SUPPLIED RECORDS:
*** Begin section ***
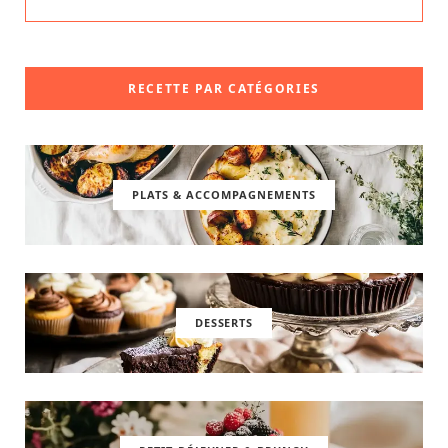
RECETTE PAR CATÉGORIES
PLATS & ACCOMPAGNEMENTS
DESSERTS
*** End section ***
*** Begin section ***
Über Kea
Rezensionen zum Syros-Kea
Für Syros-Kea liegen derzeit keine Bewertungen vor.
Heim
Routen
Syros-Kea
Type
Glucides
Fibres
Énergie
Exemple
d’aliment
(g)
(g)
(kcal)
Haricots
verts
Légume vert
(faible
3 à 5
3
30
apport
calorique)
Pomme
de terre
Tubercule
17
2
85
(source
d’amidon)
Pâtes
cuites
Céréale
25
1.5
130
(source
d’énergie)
*** End section ***
Show each line in the listing above that has "Syros".

WRITTEN SOLUTION:
Rezensionen zum Syros-Kea
Für Syros-Kea liegen derzeit keine Bewertungen vor.
Syros-Kea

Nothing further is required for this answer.